Der Kunstmarkt, ist queerbeet zu lesen, liegt flach am Boden. Nach dem Peak während der Pandemie, als die halbe Welt daheim saß, auf leere Wände schaute und Kunst kaufte, dämpften Krieg und Inflation die Lust aufs Geldausgeben. Lesmeister unterschreibt die verallgemeinernde Diagnose nicht ganz: „Der Kunstmarkt ist ein Auf und Ab“, von Fall zu Fall sei die Lage bei Kollegen sehr unterschiedlich.

Es lebe der Unterschied! Die Kunstadressen sind so verschieden wie die Künstler und ihre Arbeiten. Bei der Stadtkunst gehen Malerei und Literatur zusammen. Claudia Burgmayer-Papagno verwebt auf Landkarten-Fetzen arabischer Städte Gedichte von Poeten, die aus dem Orient fliehen mussten und sich für humanitäres Handeln einsetzen, mit Malerei. Das Kunst- und Gewerbehaus gibt in mehr als 100 Arbeiten einen äußerst vielschichtigen Überblick über das aktuelle Kunstschaffen in Ostbayern und ist erfahrungsgemäß ein Magnet.

In der Stadelgalerie im Andreasstadel nehmen zwei junge Künstlerinnen „People“ in den Fokus: Paula Schmidt in expressiver Ölmalerei, die Menschen in der Natur und im Privaten einfängt, Jasmin Lehmer in Schwarzweiß-Fotografien im urbanen Raum.

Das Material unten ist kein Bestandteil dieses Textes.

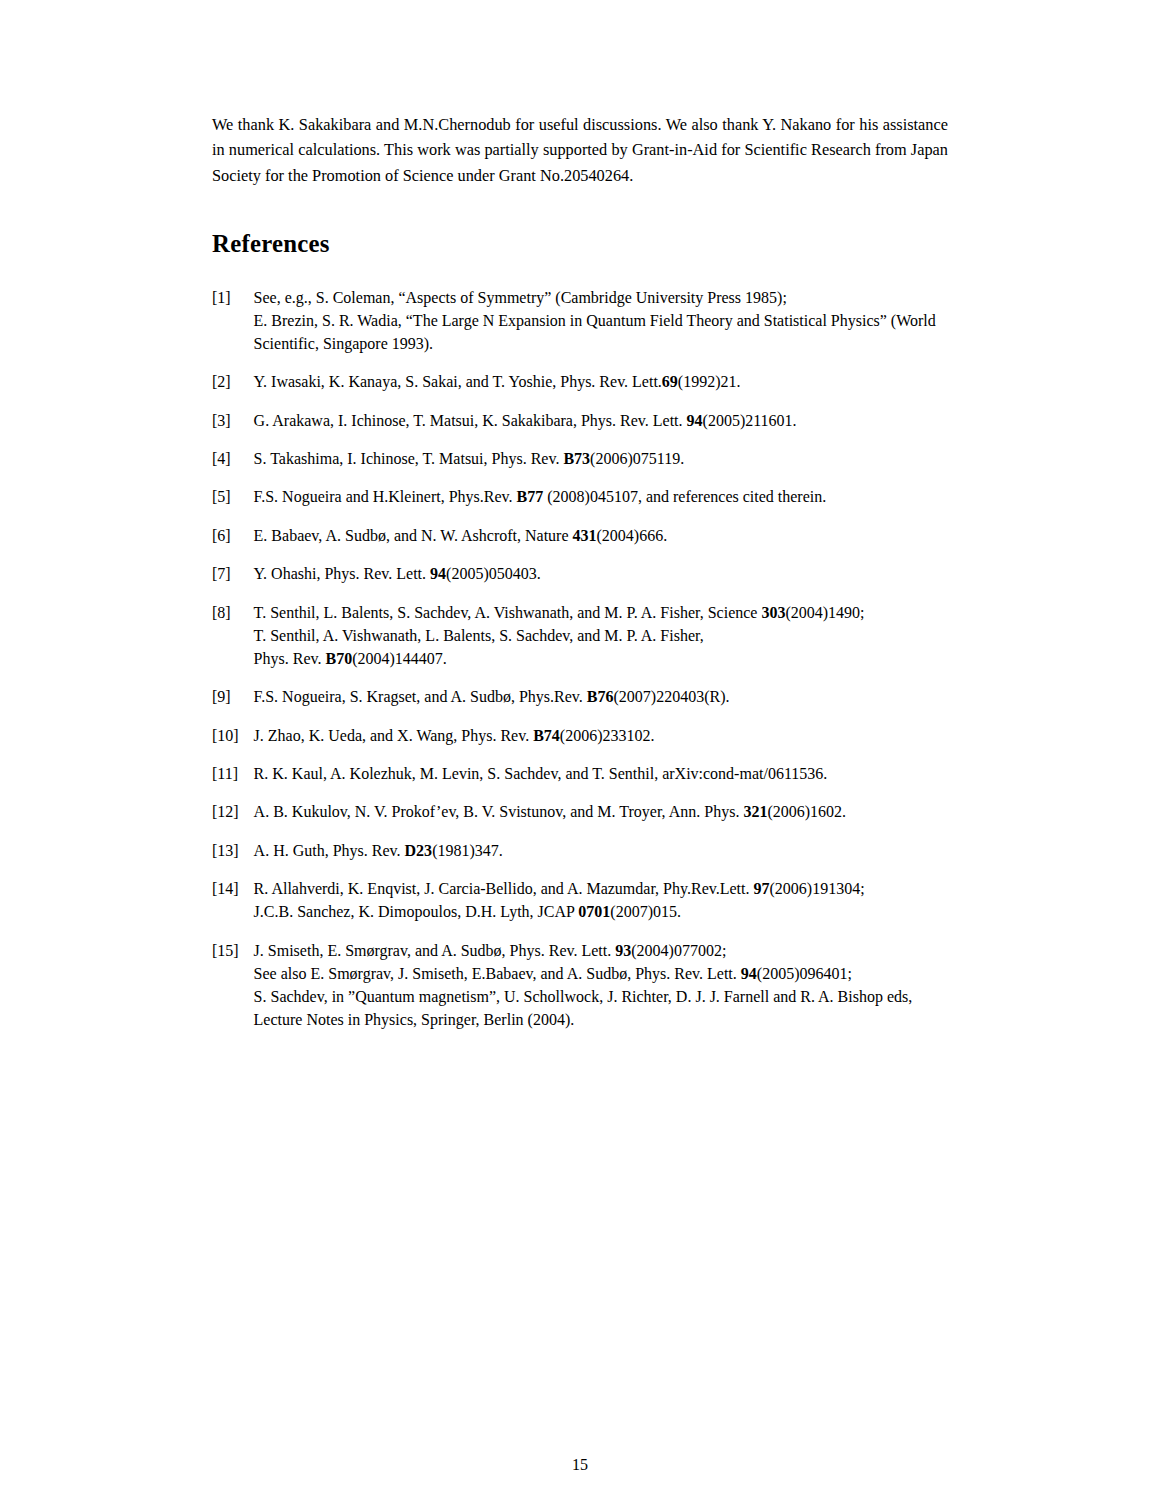We thank K. Sakakibara and M.N.Chernodub for useful discussions. We also thank Y. Nakano for his assistance in numerical calculations. This work was partially supported by Grant-in-Aid for Scientific Research from Japan Society for the Promotion of Science under Grant No.20540264.
References
[1] See, e.g., S. Coleman, “Aspects of Symmetry” (Cambridge University Press 1985); E. Brezin, S. R. Wadia, “The Large N Expansion in Quantum Field Theory and Statistical Physics” (World Scientific, Singapore 1993).
[2] Y. Iwasaki, K. Kanaya, S. Sakai, and T. Yoshie, Phys. Rev. Lett.69(1992)21.
[3] G. Arakawa, I. Ichinose, T. Matsui, K. Sakakibara, Phys. Rev. Lett. 94(2005)211601.
[4] S. Takashima, I. Ichinose, T. Matsui, Phys. Rev. B73(2006)075119.
[5] F.S. Nogueira and H.Kleinert, Phys.Rev. B77 (2008)045107, and references cited therein.
[6] E. Babaev, A. Sudbø, and N. W. Ashcroft, Nature 431(2004)666.
[7] Y. Ohashi, Phys. Rev. Lett. 94(2005)050403.
[8] T. Senthil, L. Balents, S. Sachdev, A. Vishwanath, and M. P. A. Fisher, Science 303(2004)1490; T. Senthil, A. Vishwanath, L. Balents, S. Sachdev, and M. P. A. Fisher, Phys. Rev. B70(2004)144407.
[9] F.S. Nogueira, S. Kragset, and A. Sudbø, Phys.Rev. B76(2007)220403(R).
[10] J. Zhao, K. Ueda, and X. Wang, Phys. Rev. B74(2006)233102.
[11] R. K. Kaul, A. Kolezhuk, M. Levin, S. Sachdev, and T. Senthil, arXiv:cond-mat/0611536.
[12] A. B. Kukulov, N. V. Prokof’ev, B. V. Svistunov, and M. Troyer, Ann. Phys. 321(2006)1602.
[13] A. H. Guth, Phys. Rev. D23(1981)347.
[14] R. Allahverdi, K. Enqvist, J. Carcia-Bellido, and A. Mazumdar, Phy.Rev.Lett. 97(2006)191304; J.C.B. Sanchez, K. Dimopoulos, D.H. Lyth, JCAP 0701(2007)015.
[15] J. Smiseth, E. Smørgrav, and A. Sudbø, Phys. Rev. Lett. 93(2004)077002; See also E. Smørgrav, J. Smiseth, E.Babaev, and A. Sudbø, Phys. Rev. Lett. 94(2005)096401; S. Sachdev, in ”Quantum magnetism”, U. Schollwock, J. Richter, D. J. J. Farnell and R. A. Bishop eds, Lecture Notes in Physics, Springer, Berlin (2004).
15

Beim Neuen Kunstverein liefern sich Lisa Pahlke und Matthias Lehmann ein inspiriertes „Ping-Pong“. Beide befassen sich seit Jahren mit Papier, seiner Statik und den Möglichkeiten, es zu bemalen. Ein Doppel liefert auch die Galerie konstantin b., mit Petra Wilhelm und Liz Zitzelsberger. Natur, von Menschen ge- und verunstaltet, wirkt in Wilhelms Fotografien surreal und so trist wie ästhetisch. Zitzelsberger schafft aus Fotos, Zeichnungen und Zeitungsmaterial mysteriöse Landschaftsräume.

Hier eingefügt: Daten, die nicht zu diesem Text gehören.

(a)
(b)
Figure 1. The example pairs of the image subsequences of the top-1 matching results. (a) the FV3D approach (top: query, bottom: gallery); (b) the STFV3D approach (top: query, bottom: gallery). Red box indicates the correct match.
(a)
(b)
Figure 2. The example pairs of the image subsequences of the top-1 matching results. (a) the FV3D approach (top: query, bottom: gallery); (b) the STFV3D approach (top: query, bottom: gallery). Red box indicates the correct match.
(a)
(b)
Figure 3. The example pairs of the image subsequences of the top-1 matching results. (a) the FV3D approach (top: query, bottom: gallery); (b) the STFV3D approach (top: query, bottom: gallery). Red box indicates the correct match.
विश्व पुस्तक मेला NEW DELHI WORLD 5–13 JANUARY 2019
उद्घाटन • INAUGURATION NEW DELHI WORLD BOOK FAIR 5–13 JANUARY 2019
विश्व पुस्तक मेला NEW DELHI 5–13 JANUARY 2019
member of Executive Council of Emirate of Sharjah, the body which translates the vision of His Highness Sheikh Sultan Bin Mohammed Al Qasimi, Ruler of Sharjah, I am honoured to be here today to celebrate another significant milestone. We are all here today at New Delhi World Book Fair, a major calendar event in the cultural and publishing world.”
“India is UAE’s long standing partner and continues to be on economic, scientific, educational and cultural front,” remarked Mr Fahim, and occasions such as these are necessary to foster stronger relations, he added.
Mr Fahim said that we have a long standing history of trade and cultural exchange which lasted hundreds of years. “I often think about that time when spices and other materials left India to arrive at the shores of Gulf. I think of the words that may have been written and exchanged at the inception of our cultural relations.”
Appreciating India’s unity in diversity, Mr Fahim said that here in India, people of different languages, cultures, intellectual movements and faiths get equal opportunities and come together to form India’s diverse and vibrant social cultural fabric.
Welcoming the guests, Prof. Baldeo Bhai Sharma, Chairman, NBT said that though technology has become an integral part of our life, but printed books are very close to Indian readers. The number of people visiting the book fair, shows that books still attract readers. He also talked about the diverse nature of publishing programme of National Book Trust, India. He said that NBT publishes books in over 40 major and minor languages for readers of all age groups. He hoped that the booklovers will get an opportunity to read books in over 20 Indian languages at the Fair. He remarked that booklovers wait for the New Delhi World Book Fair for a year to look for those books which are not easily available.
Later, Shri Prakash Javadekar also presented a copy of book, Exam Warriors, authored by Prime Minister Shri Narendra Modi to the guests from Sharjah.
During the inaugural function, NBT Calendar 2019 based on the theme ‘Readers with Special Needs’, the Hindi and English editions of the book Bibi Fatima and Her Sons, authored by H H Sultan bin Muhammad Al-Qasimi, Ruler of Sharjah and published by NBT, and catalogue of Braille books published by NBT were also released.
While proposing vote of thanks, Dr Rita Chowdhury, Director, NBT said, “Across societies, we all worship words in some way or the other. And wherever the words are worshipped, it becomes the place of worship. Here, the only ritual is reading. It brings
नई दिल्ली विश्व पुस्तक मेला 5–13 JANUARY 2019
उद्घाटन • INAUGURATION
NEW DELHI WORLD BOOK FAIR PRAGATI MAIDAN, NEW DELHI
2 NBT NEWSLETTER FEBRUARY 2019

Bei Art Affair hängen farbgewaltige Werke von Benjamin Burkard unter gotischen Gewölberippen, unter dem Titel „Silberregen und Traufengold“. Burkard schichtet Farbe über Gold-, Silber und Kupferblätter und vertieft sich in große Themen wie Wertewandel, Geschichtliches und Utopie.

Der Kunstverein Graz feiert mit „Riot Girl“ feministische Kunst zwischen Punk und Pop: Fern Liberty Kallenbach Campell, Darja Linder und Lady B nehmen aktuell virulente Diskurse auf und greifen dabei zu unterschiedlichen Mitteln: getuffter Tapisserie, großformatiger Malerei und Grafik.

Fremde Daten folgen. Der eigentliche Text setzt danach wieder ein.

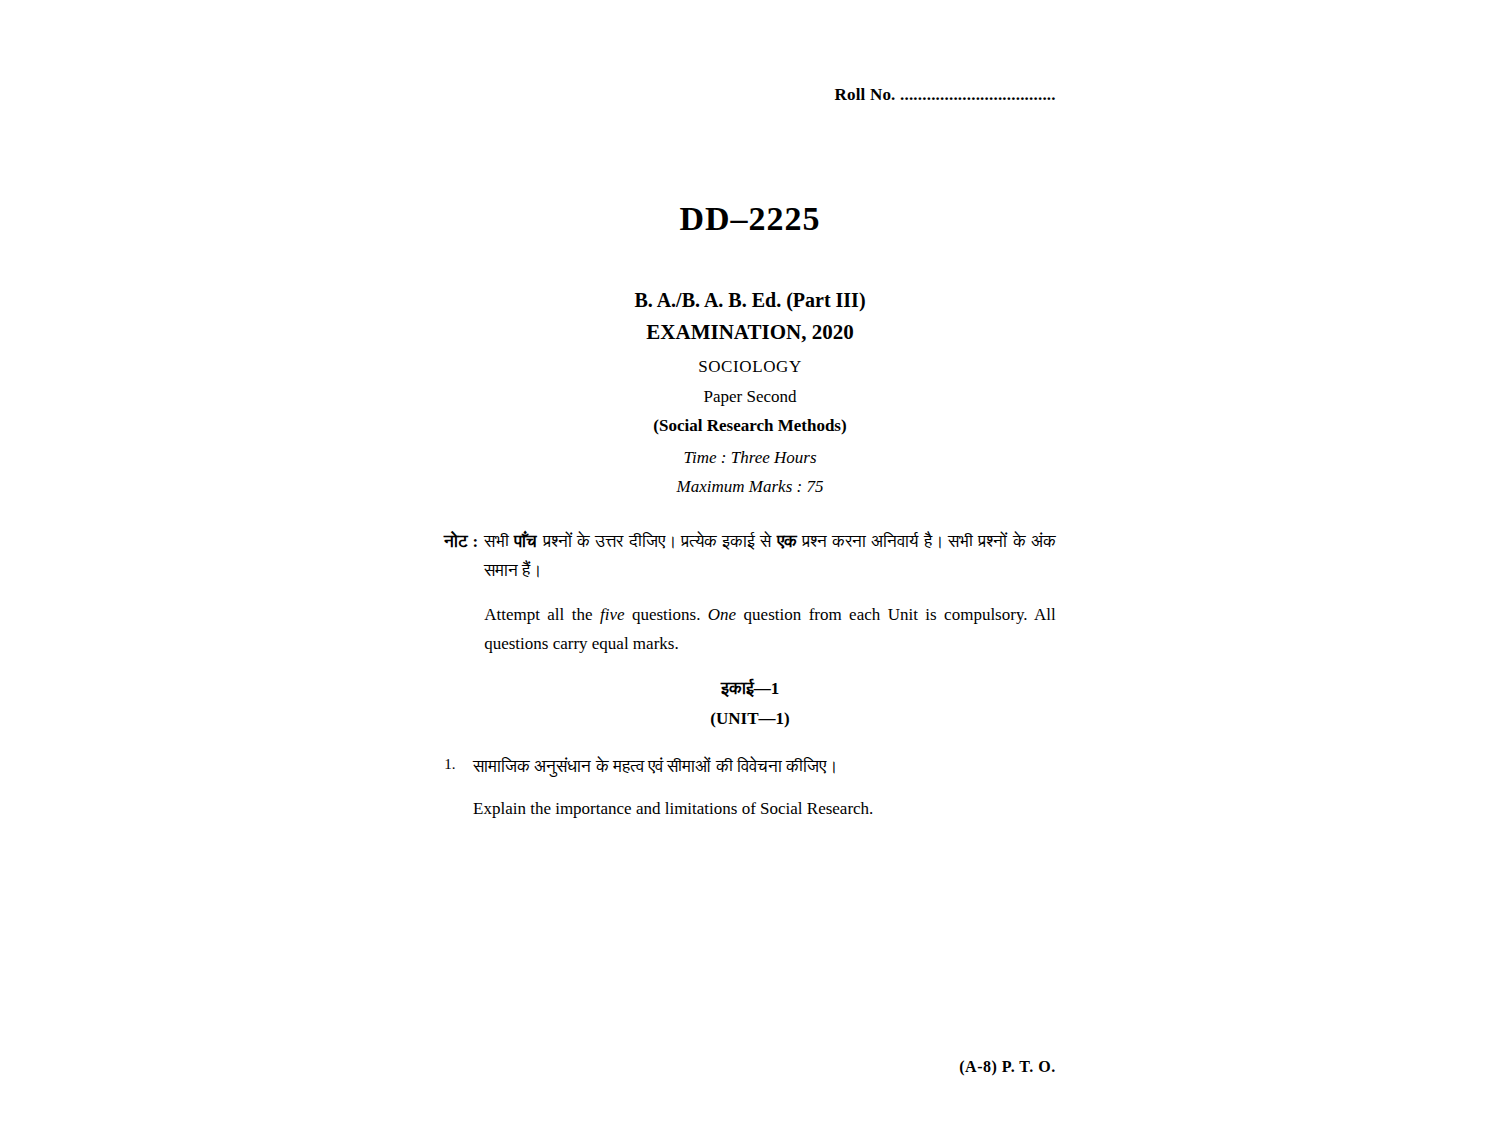Roll No. ...................................
DD–2225
B. A./B. A. B. Ed. (Part III)
EXAMINATION, 2020
SOCIOLOGY
Paper Second
(Social Research Methods)
Time : Three Hours
Maximum Marks : 75
नोट :
सभी पाँच प्रश्नों के उत्तर दीजिए। प्रत्येक इकाई से एक प्रश्न करना अनिवार्य है। सभी प्रश्नों के अंक समान हैं।
Attempt all the five questions. One question from each Unit is compulsory. All questions carry equal marks.
इकाई—1
(UNIT—1)
1.
सामाजिक अनुसंधान के महत्व एवं सीमाओं की विवेचना कीजिए।
Explain the importance and limitations of Social Research.
(A-8) P. T. O.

„Der Galerienabend ist ein Türöffner“, sagt Hannah Rembeck. In ihre Schmuckgalerie kommt da viel frisches Publikum, das sich herantastet an Creationen, die mit herkömmlichen Vorstellungen von Schmuck erst mal wenig zu tun haben. Unter dem Titel „Vom Fliegen und Flattern“ zeigt Jutta Klingebiel Objekte mit aufwendiger Emailmalerei, während sich Gésine Hackenberg keramische Sammlerstücke vorknöpft: Sie stanzt Löcher in kostbare Teller und formt Ketten aus dem gewonnenen Material.

Schwingende Holzblätter

Bei Isabelle Lesmeister sind zwei internationale Gäste vertreten: Ashwan, der aus Liverpool stammt und in Barcelona lebt, und Jeremy Holmes aus New York. Der US-Amerikaner ist Regensburg nachhaltig in Erinnerung geblieben durch eine raumgreifende Installation aus dünnen, von Hand gebogenen Holzblättern, die er 2014 im Donau-Einkaufszentrum zeigte und die die ganze Etage optisch ins Schwingen brachte. Ashwan arbeitet mit Sprühlack, Blattgold und Texten aus Hip-Hop-Songs, verbindet Street-Art mit klassischen Kunsttechniken.

An Holmes, sagt Lesmeister, könne man sehen, welche Entwicklung auf dem Kunstmarkt möglich ist. Arbeiten, vor zehn Jahren für 800 Euro zu haben, kosten heute das Siebenfache. „Aber als Geldanlage“, meint die Kunsthistorikerin, „sollte man Kunst nicht sehen. Wer kann, sollte in sein Leben investieren. Mit Kunst hat jeder Tag einen Mehrwert.“

Der Galerienabend

Termin: 16 Regensburger Galerien, Schmuckgalerien und Kunstvereine öffnen am 21. September (18 bis 23 Uhr). Einige Ausstellungen laufen schon länger, andere starten am Galerienabend. Der Eintritt ist frei.

Details: Weiterführende Informationen kann man nachlesen bei regensburger-galerien.de, außer dem liegen in der Stadt handliche Booklets auf.